俺は昨日からの彼への違和感に、なんと説明したものかと考えていると、俺の当惑を察した班長が続けた。
「いや、違います、あんたです、あんた」
「俺?!」
「あんたでしょうよ、なんか副隊長に構えてません?」
思いがけず矛先が自分に向けられ驚く。まさか自分がそんな狼狽えていたとは。
作戦開始までの時間が迫る中、しかし班長の視線は口調ほど軽くはなく、俺は(やはり)昨日のことを手短に説明をした。

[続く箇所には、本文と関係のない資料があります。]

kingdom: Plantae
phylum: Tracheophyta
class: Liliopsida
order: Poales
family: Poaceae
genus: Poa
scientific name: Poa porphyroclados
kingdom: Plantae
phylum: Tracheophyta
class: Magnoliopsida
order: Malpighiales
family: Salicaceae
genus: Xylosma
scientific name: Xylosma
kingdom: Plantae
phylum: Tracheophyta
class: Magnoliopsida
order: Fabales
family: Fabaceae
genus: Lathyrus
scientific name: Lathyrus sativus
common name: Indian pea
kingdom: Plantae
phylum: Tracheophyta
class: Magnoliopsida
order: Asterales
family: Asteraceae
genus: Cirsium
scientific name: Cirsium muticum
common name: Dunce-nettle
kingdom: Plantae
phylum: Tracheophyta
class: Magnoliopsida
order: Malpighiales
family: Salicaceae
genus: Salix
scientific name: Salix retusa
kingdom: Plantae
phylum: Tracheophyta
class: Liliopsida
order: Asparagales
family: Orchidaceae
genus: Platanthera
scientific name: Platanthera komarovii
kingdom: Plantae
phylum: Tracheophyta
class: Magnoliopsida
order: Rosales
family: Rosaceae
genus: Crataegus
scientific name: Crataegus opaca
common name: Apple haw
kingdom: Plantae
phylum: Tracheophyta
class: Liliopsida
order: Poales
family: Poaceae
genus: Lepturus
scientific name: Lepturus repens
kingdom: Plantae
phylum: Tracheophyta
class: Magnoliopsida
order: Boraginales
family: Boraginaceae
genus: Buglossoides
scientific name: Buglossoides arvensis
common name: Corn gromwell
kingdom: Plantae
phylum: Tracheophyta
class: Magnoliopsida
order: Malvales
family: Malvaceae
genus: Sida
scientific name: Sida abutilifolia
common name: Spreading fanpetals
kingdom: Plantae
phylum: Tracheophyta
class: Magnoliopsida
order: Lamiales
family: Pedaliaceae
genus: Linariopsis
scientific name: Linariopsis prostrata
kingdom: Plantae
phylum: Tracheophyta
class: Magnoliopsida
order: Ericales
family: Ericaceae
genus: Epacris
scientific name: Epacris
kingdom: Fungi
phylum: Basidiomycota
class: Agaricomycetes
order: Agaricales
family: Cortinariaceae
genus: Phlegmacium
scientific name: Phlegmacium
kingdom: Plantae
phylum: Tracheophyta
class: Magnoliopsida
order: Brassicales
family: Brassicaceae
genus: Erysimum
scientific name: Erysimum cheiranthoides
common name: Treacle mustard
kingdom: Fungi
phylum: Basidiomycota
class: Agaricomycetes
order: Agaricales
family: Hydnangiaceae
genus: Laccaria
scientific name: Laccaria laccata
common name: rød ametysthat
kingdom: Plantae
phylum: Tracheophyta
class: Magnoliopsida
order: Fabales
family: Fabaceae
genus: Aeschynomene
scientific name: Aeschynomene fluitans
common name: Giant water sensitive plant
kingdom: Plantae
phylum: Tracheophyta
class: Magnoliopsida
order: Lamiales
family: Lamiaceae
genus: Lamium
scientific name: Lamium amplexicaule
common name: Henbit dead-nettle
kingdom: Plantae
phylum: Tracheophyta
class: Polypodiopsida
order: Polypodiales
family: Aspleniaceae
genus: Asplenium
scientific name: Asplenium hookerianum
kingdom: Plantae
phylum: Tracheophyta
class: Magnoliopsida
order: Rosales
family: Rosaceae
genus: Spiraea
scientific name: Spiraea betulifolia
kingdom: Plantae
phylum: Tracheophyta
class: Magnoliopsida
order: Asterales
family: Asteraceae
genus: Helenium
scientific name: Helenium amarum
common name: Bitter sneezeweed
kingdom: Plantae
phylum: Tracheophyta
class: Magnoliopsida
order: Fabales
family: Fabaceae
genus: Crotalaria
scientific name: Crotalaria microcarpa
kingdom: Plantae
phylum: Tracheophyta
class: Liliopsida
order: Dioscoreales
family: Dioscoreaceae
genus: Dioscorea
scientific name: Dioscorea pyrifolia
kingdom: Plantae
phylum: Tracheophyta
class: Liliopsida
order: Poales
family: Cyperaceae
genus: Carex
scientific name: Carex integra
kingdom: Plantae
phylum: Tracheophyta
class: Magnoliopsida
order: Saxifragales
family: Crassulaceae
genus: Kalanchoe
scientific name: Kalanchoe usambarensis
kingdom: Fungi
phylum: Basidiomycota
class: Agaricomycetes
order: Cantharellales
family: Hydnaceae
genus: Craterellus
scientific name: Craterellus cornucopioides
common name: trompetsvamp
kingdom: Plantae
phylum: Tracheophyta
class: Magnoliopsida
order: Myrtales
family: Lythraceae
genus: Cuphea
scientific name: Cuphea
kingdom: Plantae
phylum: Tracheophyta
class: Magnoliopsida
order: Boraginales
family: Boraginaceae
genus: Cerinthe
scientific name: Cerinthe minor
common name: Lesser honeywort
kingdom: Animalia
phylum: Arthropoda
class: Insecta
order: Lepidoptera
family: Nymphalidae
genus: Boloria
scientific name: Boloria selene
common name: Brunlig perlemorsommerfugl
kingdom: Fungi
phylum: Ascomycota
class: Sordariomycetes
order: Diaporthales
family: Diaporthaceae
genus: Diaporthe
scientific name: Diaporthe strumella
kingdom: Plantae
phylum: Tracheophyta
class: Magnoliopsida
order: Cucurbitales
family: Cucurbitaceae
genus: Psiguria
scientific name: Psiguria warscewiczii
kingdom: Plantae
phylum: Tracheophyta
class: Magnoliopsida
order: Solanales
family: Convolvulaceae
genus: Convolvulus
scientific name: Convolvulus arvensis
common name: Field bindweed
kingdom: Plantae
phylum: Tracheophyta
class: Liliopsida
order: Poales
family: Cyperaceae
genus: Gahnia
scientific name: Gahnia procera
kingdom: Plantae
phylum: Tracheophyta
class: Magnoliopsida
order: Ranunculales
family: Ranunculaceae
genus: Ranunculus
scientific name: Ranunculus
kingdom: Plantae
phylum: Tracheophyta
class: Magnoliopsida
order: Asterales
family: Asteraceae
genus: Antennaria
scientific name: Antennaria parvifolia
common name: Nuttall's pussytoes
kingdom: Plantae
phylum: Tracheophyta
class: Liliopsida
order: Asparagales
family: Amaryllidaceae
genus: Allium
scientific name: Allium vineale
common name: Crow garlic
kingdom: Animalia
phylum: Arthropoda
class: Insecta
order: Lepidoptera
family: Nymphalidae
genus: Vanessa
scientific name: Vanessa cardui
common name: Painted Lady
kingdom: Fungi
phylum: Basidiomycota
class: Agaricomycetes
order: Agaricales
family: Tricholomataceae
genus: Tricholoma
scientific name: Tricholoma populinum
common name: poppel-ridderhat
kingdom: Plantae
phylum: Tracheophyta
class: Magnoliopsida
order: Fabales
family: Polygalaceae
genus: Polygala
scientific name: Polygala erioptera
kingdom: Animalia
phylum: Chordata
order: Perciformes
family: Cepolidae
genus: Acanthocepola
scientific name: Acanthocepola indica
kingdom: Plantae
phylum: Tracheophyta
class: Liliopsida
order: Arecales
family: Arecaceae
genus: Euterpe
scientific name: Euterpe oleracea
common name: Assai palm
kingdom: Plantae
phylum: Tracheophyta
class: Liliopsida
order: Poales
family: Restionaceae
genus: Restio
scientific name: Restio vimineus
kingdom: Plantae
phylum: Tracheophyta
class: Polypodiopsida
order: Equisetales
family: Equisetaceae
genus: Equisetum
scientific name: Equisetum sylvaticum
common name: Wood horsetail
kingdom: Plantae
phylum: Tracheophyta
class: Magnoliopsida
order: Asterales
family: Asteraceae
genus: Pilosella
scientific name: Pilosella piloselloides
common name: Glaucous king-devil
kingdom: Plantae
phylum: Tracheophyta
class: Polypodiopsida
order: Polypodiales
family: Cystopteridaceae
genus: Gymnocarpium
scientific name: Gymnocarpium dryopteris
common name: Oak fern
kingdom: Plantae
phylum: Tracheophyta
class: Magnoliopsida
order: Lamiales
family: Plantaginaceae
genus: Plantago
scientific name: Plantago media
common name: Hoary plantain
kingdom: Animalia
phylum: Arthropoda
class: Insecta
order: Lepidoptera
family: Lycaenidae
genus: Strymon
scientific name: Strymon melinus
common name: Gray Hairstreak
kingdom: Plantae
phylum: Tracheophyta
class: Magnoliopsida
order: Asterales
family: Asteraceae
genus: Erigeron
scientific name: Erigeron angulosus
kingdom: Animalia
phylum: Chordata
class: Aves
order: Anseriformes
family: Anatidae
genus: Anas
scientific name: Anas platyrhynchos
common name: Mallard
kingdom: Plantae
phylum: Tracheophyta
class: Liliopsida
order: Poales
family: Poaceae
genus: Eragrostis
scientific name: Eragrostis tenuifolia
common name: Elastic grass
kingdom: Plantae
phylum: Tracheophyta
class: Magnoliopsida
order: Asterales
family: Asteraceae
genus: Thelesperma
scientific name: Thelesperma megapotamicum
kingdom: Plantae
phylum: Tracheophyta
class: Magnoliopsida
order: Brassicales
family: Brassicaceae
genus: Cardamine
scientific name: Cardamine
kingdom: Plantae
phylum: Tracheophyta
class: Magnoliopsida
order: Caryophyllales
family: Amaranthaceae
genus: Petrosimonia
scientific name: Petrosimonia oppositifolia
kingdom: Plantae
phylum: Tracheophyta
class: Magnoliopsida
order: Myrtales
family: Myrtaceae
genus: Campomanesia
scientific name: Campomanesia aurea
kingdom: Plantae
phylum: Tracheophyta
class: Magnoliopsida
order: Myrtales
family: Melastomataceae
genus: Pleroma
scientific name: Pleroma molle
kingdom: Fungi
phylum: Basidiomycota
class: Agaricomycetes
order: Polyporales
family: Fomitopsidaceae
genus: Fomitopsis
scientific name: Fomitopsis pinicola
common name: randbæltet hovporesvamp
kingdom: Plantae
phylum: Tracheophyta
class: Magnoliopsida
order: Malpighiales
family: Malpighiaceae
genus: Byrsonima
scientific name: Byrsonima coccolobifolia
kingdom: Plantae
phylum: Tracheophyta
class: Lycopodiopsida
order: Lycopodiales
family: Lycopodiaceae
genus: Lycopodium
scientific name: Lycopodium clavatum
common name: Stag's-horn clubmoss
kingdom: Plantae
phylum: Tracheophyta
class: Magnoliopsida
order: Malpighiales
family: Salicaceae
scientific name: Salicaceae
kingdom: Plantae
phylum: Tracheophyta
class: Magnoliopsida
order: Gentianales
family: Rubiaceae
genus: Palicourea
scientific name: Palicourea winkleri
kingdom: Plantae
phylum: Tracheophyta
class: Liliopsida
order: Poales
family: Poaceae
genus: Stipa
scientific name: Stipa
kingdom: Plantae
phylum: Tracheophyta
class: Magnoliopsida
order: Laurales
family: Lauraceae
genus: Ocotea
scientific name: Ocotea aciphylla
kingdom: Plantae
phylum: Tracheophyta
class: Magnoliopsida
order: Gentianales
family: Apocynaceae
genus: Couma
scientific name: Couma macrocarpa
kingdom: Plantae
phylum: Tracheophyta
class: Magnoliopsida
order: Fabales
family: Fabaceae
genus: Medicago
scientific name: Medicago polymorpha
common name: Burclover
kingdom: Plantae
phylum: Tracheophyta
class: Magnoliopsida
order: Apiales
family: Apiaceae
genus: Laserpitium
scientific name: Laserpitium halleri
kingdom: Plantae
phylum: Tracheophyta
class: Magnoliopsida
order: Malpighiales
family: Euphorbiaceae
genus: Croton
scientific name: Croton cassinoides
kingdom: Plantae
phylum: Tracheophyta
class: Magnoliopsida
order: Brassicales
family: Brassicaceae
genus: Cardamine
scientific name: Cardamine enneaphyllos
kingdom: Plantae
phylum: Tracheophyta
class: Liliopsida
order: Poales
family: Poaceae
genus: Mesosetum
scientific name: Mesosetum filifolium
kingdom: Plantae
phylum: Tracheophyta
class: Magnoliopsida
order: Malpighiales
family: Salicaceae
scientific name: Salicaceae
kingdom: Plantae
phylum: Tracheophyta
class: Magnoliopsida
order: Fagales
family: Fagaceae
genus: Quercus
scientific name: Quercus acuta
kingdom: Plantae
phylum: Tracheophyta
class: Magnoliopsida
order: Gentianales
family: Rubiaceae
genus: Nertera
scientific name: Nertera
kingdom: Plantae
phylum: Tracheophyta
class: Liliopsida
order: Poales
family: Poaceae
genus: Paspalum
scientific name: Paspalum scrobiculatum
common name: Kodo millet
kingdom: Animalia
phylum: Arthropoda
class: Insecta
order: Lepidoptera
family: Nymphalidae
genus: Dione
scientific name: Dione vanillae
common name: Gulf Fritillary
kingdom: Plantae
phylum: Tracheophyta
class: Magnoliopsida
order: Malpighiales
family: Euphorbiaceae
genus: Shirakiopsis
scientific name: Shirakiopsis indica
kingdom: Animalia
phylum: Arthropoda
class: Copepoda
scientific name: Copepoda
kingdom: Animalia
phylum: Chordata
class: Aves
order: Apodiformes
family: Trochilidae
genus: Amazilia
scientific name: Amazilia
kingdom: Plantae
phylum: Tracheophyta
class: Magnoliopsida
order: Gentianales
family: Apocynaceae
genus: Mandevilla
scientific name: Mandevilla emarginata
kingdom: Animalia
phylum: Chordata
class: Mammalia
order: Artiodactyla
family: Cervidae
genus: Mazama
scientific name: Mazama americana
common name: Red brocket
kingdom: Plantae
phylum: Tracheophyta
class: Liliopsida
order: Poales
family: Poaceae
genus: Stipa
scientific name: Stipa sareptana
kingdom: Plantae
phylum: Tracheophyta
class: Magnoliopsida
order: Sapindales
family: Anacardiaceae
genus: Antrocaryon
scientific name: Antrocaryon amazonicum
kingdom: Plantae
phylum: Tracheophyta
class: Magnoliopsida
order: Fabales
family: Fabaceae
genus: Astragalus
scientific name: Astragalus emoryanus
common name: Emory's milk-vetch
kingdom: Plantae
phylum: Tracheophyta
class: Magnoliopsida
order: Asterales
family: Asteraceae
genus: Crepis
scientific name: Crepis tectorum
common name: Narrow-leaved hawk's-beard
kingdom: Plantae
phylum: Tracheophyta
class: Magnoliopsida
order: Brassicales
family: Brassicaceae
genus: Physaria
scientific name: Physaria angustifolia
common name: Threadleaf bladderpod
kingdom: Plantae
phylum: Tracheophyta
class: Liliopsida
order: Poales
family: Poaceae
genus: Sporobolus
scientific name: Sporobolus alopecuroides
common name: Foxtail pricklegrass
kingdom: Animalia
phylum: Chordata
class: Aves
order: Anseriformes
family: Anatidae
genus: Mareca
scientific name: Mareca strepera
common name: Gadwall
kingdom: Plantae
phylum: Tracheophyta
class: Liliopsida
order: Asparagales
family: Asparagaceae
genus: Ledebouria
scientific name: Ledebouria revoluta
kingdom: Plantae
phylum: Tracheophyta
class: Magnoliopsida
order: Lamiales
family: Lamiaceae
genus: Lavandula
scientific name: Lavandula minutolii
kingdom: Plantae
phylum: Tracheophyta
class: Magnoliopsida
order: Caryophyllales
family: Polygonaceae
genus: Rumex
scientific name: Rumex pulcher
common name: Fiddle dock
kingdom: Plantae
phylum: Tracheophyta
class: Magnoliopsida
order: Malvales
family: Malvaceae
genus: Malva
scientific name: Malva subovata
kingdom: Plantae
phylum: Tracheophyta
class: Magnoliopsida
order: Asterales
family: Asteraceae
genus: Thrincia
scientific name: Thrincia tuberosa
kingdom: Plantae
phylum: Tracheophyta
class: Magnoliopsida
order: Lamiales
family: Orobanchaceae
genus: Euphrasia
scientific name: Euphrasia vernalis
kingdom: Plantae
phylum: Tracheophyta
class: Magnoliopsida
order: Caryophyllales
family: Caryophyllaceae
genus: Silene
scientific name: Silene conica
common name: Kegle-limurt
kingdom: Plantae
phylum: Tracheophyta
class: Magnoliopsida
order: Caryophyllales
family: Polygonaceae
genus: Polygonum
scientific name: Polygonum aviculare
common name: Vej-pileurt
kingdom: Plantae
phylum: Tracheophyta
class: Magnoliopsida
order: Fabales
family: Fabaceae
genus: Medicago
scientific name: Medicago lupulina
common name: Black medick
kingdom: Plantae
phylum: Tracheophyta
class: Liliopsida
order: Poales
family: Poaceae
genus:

いつぞやの…… 10年前のように、班長に難しい顔をされるかもしれないと思ったのだが。
「へえ、そりゃあ……」
驚きと面白さとが平和的に混ざったような笑みを浮かべるのだ。
ニヤニヤと、というほど嘲笑的ではないが、面白がるような雰囲気で俺を見る。
「どういう、反応だ」
「いえいえ、すいゃせんね、俺だけ楽しんじゃって。
そんな深刻なもんじゃないと分かって良かったすわ。
じゃ、行きましょうや」
そう言って、班長は俺の肩を叩いて立ち上がってしまう。深刻に捉えられなくて良かったと思うべきところだが、個人的な感情ではなかなか深度のある話なので、なんとはなしにぽつねんと置いてかれた気分である。
だが、これは何を考えているのかを、俺に話してくれる気は無さそうだ。